Een ding is duidelijk. Europa heeft de man van de vergiffenis niet. Misschien omdat Europa te veel massamoorden en oorlogen telt. Hoe krijg je zoveel miljoenen doden aan het woord? En wanneer begin je met tellen? Wat zijn de landen waar het meeste bloed heeft gestroomd?
In 1990 en 1992 liet de toenmalige Roemeense president Ion Iliescu de mijnwerkers naar Boekarest komen om de intellectuelen te doden. Het is niet bekend hoeveel studenten er toen zijn vermoord. Ook niet hoeveel jonge mensen toen het land zijn ontvlucht. Iliescu is nooit veroordeeld voor zijn misdaden. Van een land dat zijn eigen jeugd doodt, hou je met veel pijn en haat. Hoeveel pijn zit er precies in de liefde? Waarom moet het verleden aan het licht komen? Weer kreeg ik het antwoord op mijn vragen van Antjie Krog. Antjie Krog weet waarom de Roemeense ex-president veroordeeld moet worden:
(maar als het oude niet schuldig is
geen schuld belijdt
kan het nieuwe natuurlijk ook niet schuldig zijn
en nooit worden berispt
als het nieuwe het oude herhaalt
begint alles dus van voor af aan
maar dit keer anders ingekleurd).
Zelfs voor Zuid-Afrika is de notie “verzoening” zoveel jaren ná de apartheid minder effectief, misschien te enthousiast geweest. Voor Europa was verzoening altijd een vage notie. Is Europa minder geschikt voor verzoening? Het is het gemakkelijkst om zo’n vraag onbeantwoord te laten. Toch vind ik de opmerking van een Nederlandse dichter over de poëzie van Krog het meest geschikte: “Antjie Krog gebruikt natuurlijk wel van die gedateerde woorden als medemenselijkheid.”
De eerste stap tot verzoening is dat je je fout toegeeft. Je geeft toe dat je fout zat. Maar is dit niet een te grote stap voor Europa? “Verzoening. Als dat betekent dat deze man die mijn zoon heeft vermoord weer mens wordt, zodat ik, en wij allemaal, onze menselijkheid terugkrijgen, dan steun ik het.” Het is een levenshouding die wij in West-Europa niet goed kunnen bevatten.
“Niemand hier is alleen maar individueel,” legt Krog uit. “Je brengt altijd interconnecties met je mee.
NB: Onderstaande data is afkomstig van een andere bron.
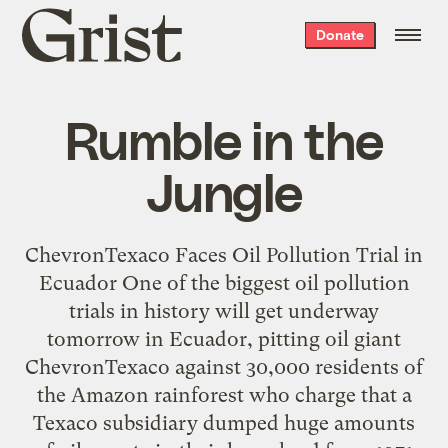
Grist
Donate
home
Rumble in the
Jungle
ChevronTexaco Faces Oil Pollution Trial in
Ecuador One of the biggest oil pollution
trials in history will get underway
tomorrow in Ecuador, pitting oil giant
ChevronTexaco against 30,000 residents of
the Amazon rainforest who charge that a
Texaco subsidiary dumped huge amounts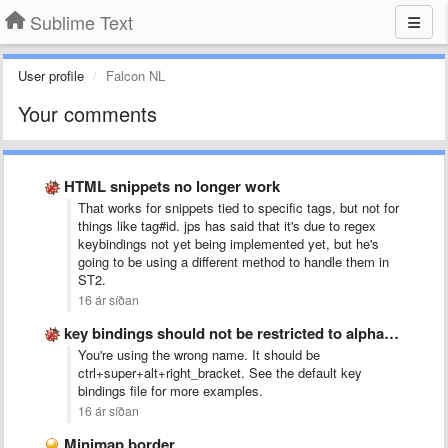
Sublime Text
User profile
Falcon NL
Your comments
HTML snippets no longer work
That works for snippets tied to specific tags, but not for
things like tag#id. jps has said that it's due to regex
keybindings not yet being implemented yet, but he's
going to be using a different method to handle them in
ST2.
16 ár síðan
key bindings should not be restricted to alphanumeric
You're using the wrong name. It should be
ctrl+super+alt+right_bracket. See the default key
bindings file for more examples.
16 ár síðan
Minimap border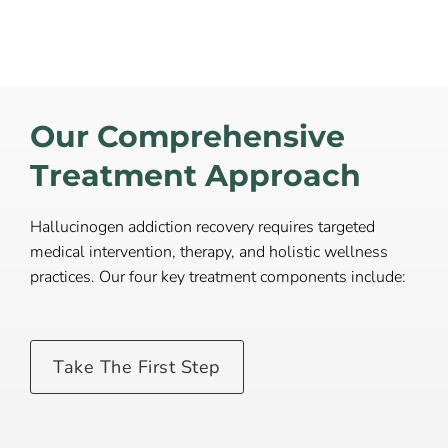
Our Comprehensive
Treatment Approach
Hallucinogen addiction recovery requires targeted
medical intervention, therapy, and holistic wellness
practices. Our four key treatment components include:
Take The First Step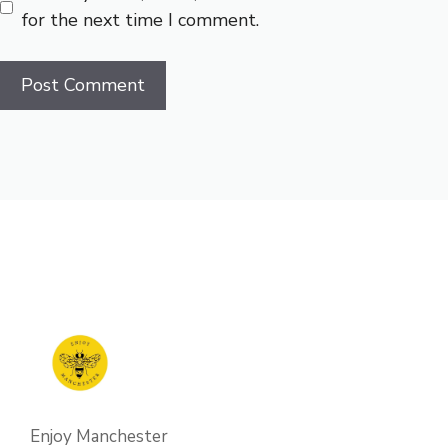
for the next time I comment.
Enjoy Manchester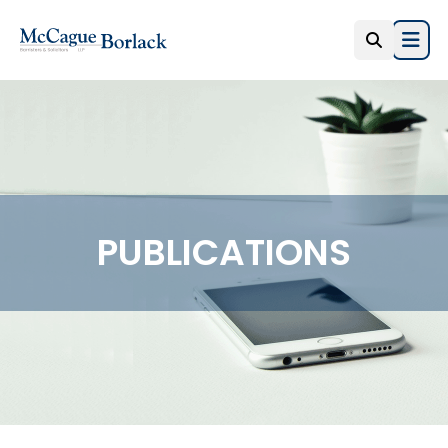
Open
PUBLICATIONS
Je wordt pas mens door eenheid en verbondenheid met alles en iedereen om je heen.”
Krog vertelt vaak over de moeder van de dode jongen die meent dat ze de dader van zijn menselijkheid berooft als ze hem niet vergeeft. Ze ziet in haar gebaar de Ubuntu-filosofie die misschien niet in Europese grond kan aarden, ook al beweren sommige enthousiastelingen die ineens Ubuntu-specialist zijn geworden, van wel.
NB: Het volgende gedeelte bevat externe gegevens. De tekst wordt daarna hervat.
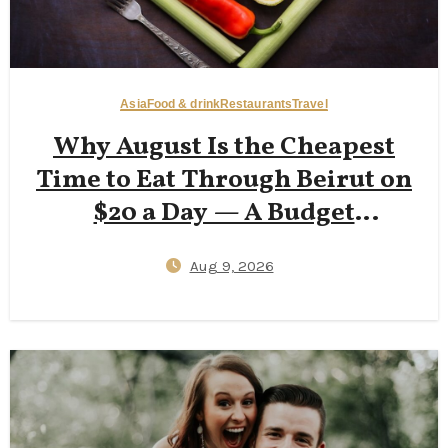
Asia
Food & drink
Restaurants
Travel
Why August Is the Cheapest
Time to Eat Through Beirut on
$20 a Day — A Budget
Backpacker’s Accessible Guide
Aug 9, 2026
to Hamra Street Eats, Corniche
Walks, and Beating 35°C Heat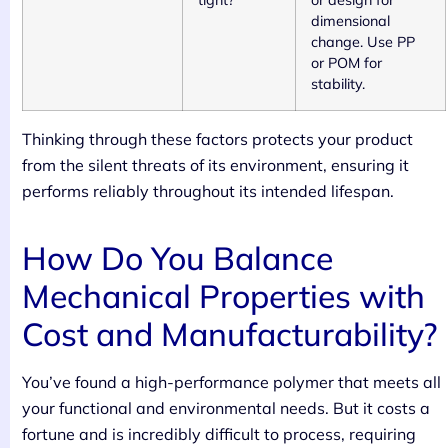
tight?
or design for
dimensional
change. Use PP
or POM for
stability.
Thinking through these factors protects your product
from the silent threats of its environment, ensuring it
performs reliably throughout its intended lifespan.
How Do You Balance
Mechanical Properties with
Cost and Manufacturability?
You’ve found a high-performance polymer that meets all
your functional and environmental needs. But it costs a
fortune and is incredibly difficult to process, requiring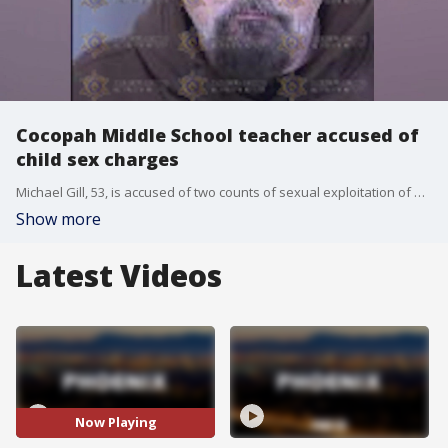
Cocopah Middle School teacher accused of
child sex charges
Michael Gill, 53, is accused of two counts of sexual exploitation of minors.
Show more
Latest Videos
Now Playing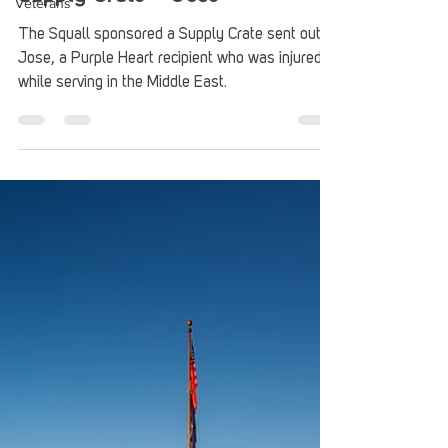
Veterans
Supply Crate – Jose
The Squall sponsored a Supply Crate sent out to
Jose, a Purple Heart recipient who was injured
while serving in the Middle East.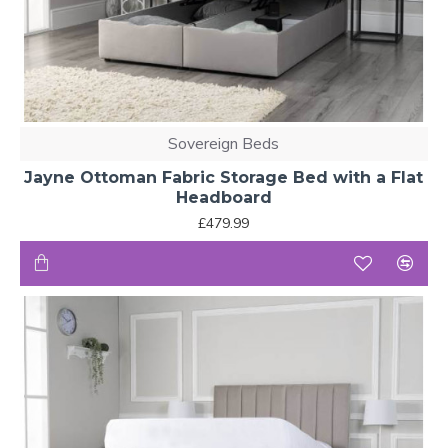
Sovereign Beds
Jayne Ottoman Fabric Storage Bed with a Flat
Headboard
£479.99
Toen ik de organisatie van dit festival een ode aan Antjie Krog beloofde, stond ik met lege handen. Want alles wat ik in mijn hoofd had, was de liefde voor haar in mijn hart.
Als dichter heb ik haar in Den Haag ontmoet. We gingen samen roken terwijl de zaal nog onder het regenwoud van haar voorgedragen poëzie zat.
Ik ken niemand anders die vandaag de dag over grond schrijft, over de liefde van grondbezitters voor de grond. “Als ik een man ben/dan moet ik ook een boerderij hebben” (Het erf, Medeweten).
“Een vraag die mij al jaren kwelt, is wat de verhouding tussen grond bezitten en grond liefhebben is. Moet je grond bezitten om grond lief te hebben?”
In het Roemenië van na de Revolutie vermoordde een man zijn broer voor vier vierkante meter grond. Grond is een vreselijke minnares.
Nederland is onder de indruk van haar poëzie en van haar manier van dichten. Tijdens de uitreiking van de Gouden Ganzenveer werd haar gevraagd of ze ook onder de Nederlandse literatuur gerekend kan worden. “Nee,” was haar antwoord.
“Als de geschiedenis misschien anders gelopen was, als de Engelsen hier anders op gereageerd hadden, met een beetje berouw of excuses of zo. Dan had een aantal van deze boeren wellicht ook geen dienst geweigerd om tegen Hitler te vechten. Het feit dat ze daar de Engelsen aan hun zijde zouden aantreffen, volstond. (Elk land heeft blijkbaar zijn eigen soort collaboratie.) En dan was uit deze verbittering misschien wel geen apartheid ontstaan.” Zulke dingen zegt Antjie Krog in haar Afrikaanse taal en daarvoor werd ze door Herman de Coninck, van wie ik het citaat heb geleend, benoemd tot “de politiek hypercorrecte dichteres en columniste Antjie Krog”.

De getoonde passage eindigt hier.